### Work required
Repeat every record below exactly as written.

### Available data
---

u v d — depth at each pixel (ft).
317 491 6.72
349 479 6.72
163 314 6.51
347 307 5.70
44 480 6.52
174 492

---

### Response for this exercise
u v d — depth at each pixel (ft).
317 491 6.72
349 479 6.72
163 314 6.51
347 307 5.70
44 480 6.52
174 492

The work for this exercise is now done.